▶ **PAGE EXTRACT**:
++++++++++
Good Data = Good GenAI

It may not be flashy, but AI readiness is all about the basics — the format and quality of corporate data — according to a survey of 334 data leaders

MIT IDE

Published in

MIT Initiative on the Digital Economy

7 min readApr 15, 2024

By Thomas H. Davenport and Priyanka Tiwari

Courtesy of Harvard Business Review

Many organizations are excited about generative AI, and they are mobilizing to take advantage of it. Boards of directors are having educational workshops and encouraging their companies to act. Senior management teams are thinking about what use cases to develop. Individuals and departments are experimenting with how the technology can increase their productivity and effectiveness.

The work that really matters to the success of generative AI, however, falls to chief data officers (CDOs), data engineers, and knowledge curators. And unfortunately, many haven’t even started to do the needed work. A survey in the second half of 2023 of 334 CDOs and data leaders in organizations (sponsored by Amazon Web Services and the MIT Chief DataOfficer/Information Quality Symposium), and a series of interviews with these executives, found that while they are excited about generative AI as everyone else, they have much work to do to get ready for it.
++++++++++
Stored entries
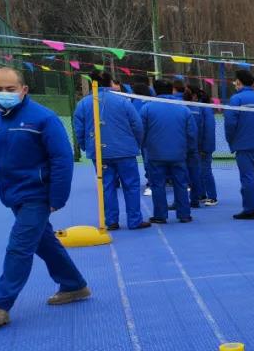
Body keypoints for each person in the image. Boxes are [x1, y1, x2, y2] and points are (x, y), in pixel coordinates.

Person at [0, 67, 90, 327]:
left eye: (10, 89)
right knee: (43, 242)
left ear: (23, 90)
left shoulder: (43, 118)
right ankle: (74, 284)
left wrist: (57, 197)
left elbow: (62, 158)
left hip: (37, 195)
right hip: (11, 192)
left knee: (19, 246)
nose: (4, 93)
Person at [71, 72, 149, 231]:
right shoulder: (123, 101)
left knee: (106, 185)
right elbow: (137, 125)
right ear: (110, 83)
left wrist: (87, 146)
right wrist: (136, 144)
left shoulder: (84, 104)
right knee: (131, 185)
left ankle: (111, 220)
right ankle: (134, 220)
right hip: (125, 151)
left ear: (92, 83)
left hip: (100, 152)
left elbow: (78, 129)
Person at [140, 79, 198, 224]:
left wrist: (145, 146)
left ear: (155, 91)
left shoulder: (147, 108)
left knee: (157, 185)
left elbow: (141, 131)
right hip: (179, 154)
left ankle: (160, 215)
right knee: (181, 183)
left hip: (155, 154)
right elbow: (192, 133)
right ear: (171, 90)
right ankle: (184, 214)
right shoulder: (183, 108)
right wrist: (190, 150)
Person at [225, 70, 254, 220]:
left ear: (239, 82)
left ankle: (249, 210)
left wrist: (231, 141)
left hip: (244, 147)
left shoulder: (236, 99)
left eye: (235, 81)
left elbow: (230, 123)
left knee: (247, 178)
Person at [191, 88, 218, 206]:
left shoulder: (204, 108)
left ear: (195, 96)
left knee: (206, 171)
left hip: (204, 147)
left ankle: (212, 197)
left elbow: (208, 129)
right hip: (198, 146)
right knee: (199, 171)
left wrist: (204, 147)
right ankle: (202, 194)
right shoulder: (198, 107)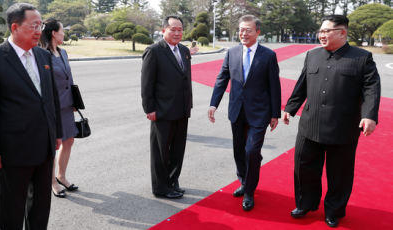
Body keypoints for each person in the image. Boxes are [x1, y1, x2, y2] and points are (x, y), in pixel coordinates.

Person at [283, 15, 380, 228]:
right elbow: (301, 85)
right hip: (309, 125)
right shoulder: (312, 55)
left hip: (342, 128)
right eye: (321, 31)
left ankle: (334, 210)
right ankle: (305, 203)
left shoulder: (362, 58)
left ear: (342, 32)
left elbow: (371, 89)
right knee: (304, 168)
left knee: (340, 174)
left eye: (327, 31)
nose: (321, 35)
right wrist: (290, 108)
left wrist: (369, 115)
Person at [0, 3, 62, 229]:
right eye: (34, 25)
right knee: (12, 209)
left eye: (41, 25)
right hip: (12, 152)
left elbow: (51, 98)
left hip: (44, 147)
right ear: (15, 27)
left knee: (40, 206)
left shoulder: (43, 56)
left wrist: (56, 133)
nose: (39, 30)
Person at [208, 15, 281, 211]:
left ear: (258, 32)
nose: (243, 33)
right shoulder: (232, 52)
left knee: (251, 151)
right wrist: (214, 104)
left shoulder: (268, 55)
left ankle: (249, 192)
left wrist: (275, 114)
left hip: (260, 112)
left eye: (248, 30)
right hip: (237, 111)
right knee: (239, 150)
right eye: (241, 29)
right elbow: (222, 78)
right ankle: (243, 180)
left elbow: (274, 86)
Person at [141, 15, 195, 199]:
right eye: (173, 29)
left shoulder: (184, 50)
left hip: (181, 110)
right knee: (161, 152)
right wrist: (149, 109)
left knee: (178, 149)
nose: (177, 33)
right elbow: (147, 83)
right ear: (163, 30)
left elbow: (185, 80)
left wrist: (189, 105)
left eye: (180, 29)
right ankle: (160, 187)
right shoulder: (154, 51)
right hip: (162, 111)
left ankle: (173, 181)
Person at [40, 18, 79, 198]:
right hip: (52, 107)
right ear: (54, 33)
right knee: (53, 145)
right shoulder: (42, 54)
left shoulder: (63, 53)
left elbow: (69, 80)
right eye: (62, 30)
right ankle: (52, 181)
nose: (64, 33)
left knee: (69, 140)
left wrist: (74, 102)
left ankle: (61, 175)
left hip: (67, 104)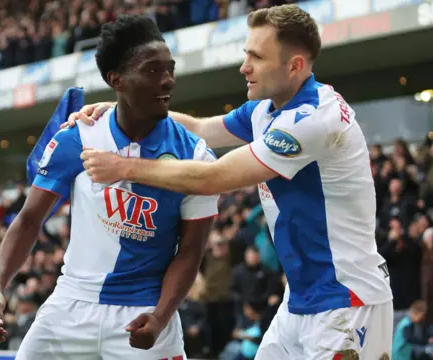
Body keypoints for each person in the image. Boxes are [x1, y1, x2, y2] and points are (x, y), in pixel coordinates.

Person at [66, 4, 393, 359]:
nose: (244, 67)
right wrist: (120, 108)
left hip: (345, 300)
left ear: (295, 65)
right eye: (245, 53)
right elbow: (201, 128)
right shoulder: (266, 109)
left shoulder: (311, 119)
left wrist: (124, 167)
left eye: (256, 56)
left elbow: (213, 178)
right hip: (301, 300)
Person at [0, 15, 219, 360]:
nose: (167, 80)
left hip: (144, 310)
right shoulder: (78, 136)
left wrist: (161, 316)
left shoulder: (195, 155)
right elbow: (29, 220)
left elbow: (191, 251)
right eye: (152, 70)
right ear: (115, 80)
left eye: (170, 69)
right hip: (70, 305)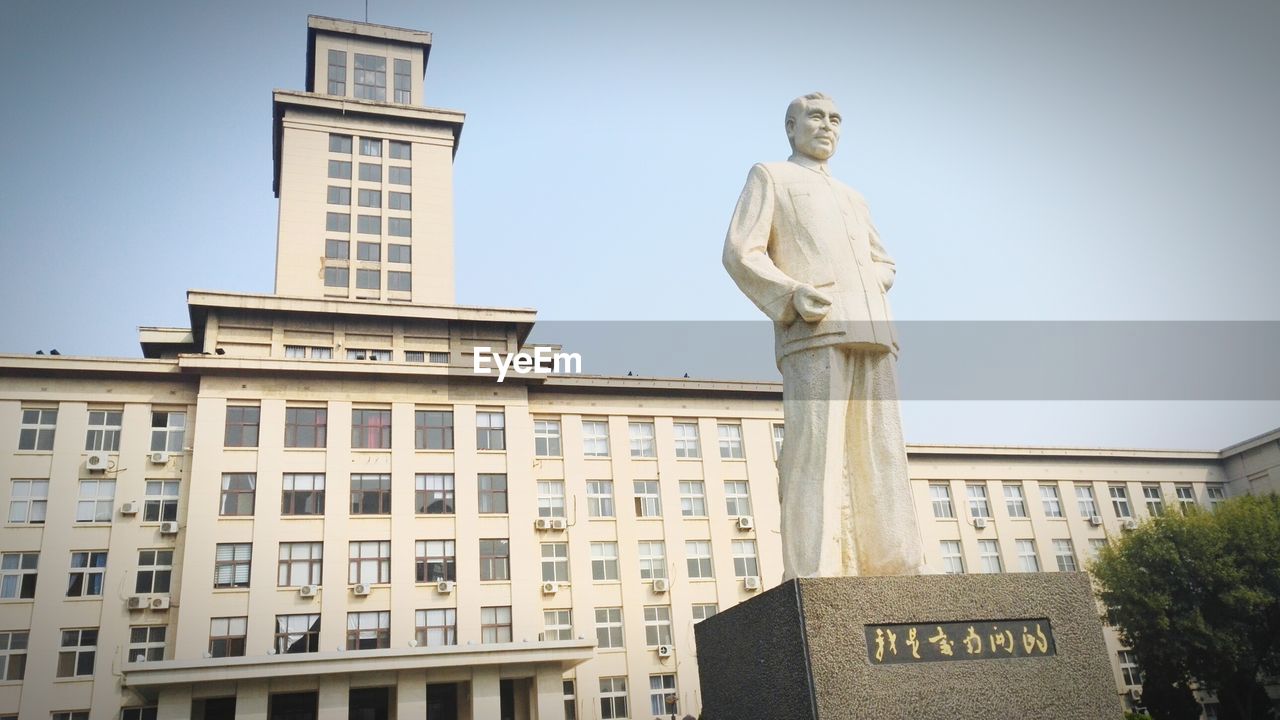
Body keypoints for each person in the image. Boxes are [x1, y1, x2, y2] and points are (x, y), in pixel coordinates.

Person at [722, 92, 927, 579]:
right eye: (815, 117)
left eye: (835, 119)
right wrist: (790, 294)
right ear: (791, 127)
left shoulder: (853, 196)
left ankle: (896, 563)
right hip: (813, 329)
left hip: (872, 328)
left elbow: (884, 259)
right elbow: (740, 252)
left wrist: (876, 283)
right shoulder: (771, 176)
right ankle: (814, 569)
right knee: (815, 448)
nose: (827, 125)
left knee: (881, 448)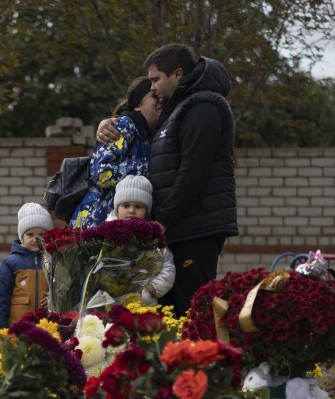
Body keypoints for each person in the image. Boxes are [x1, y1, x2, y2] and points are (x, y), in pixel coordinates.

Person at [96, 43, 238, 316]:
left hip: (196, 227)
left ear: (178, 74)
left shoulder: (203, 107)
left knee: (190, 312)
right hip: (179, 226)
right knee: (169, 315)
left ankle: (198, 358)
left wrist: (163, 220)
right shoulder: (179, 107)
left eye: (155, 79)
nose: (152, 88)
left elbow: (194, 172)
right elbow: (142, 126)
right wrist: (109, 122)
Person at [69, 76, 160, 228]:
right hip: (96, 222)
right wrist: (151, 166)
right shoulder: (123, 126)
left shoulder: (148, 133)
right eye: (154, 96)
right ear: (138, 105)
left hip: (120, 225)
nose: (161, 100)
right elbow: (102, 173)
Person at [105, 175, 175, 306]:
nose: (131, 211)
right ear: (116, 208)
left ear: (146, 211)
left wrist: (153, 288)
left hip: (144, 304)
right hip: (109, 303)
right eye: (125, 205)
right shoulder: (104, 236)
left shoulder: (154, 239)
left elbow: (168, 267)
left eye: (138, 206)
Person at [0, 202, 53, 330]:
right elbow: (0, 296)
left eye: (41, 234)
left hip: (46, 327)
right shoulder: (11, 263)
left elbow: (60, 288)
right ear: (22, 238)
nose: (35, 239)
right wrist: (0, 326)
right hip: (17, 327)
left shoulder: (53, 261)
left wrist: (53, 297)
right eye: (30, 234)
++++++++++
▶ **WHAT THIS EXERCISE ASKS**:
1 > For the article on generative AI readiness, decide whether each statement agrees with it. Answer yes or no and quote the words that settle it.
(a) The survey covered 334 data leaders.
(b) The survey was conducted in the first half of 2023.
(c) Boards of directors are holding educational workshops.
2 > Answer these questions from the article on generative AI readiness:
(a) Which publication is the article credited as courtesy of?
(b) Which two bodies sponsored the survey?
(c) According to the subtitle, what is AI readiness all about?
3 > Reproduce the passage of the article on generative AI readiness from "7 min readApr" up to and including "productivity and effectiveness.".

▶ **SET OF ANSWERS**:
1 >
(a) Yes: "a survey of 334 data leaders"
(b) No: "A survey in the second half of 2023"
(c) Yes: "Boards of directors are having educational workshops"

2 >
(a) Harvard Business Review
(b) Amazon Web Services and the MIT Chief DataOfficer/Information Quality Symposium
(c) The basics: the format and quality of corporate data

3 >
7 min readApr 15, 2024

By Thomas H. Davenport and Priyanka Tiwari

Courtesy of Harvard Business Review

Many organizations are excited about generative AI, and they are mobilizing to take advantage of it. Boards of directors are having educational workshops and encouraging their companies to act. Senior management teams are thinking about what use cases to develop. Individuals and departments are experimenting with how the technology can increase their productivity and effectiveness.